[Written instruction]
Give again the lines starting at "Q: How many pots are there?" and ending at "Count of wine bottles on the wine rack: 14", swapping "pots" for "jars" and leaving everything else unchanged.

start

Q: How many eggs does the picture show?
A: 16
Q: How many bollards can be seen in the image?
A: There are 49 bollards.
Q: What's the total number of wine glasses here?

end
start

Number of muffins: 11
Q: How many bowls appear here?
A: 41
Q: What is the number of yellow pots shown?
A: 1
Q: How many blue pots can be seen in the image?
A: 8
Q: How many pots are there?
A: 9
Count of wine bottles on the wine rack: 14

end

[Full answer]
Q: How many jars are there?
A: 9
Count of wine bottles on the wine rack: 14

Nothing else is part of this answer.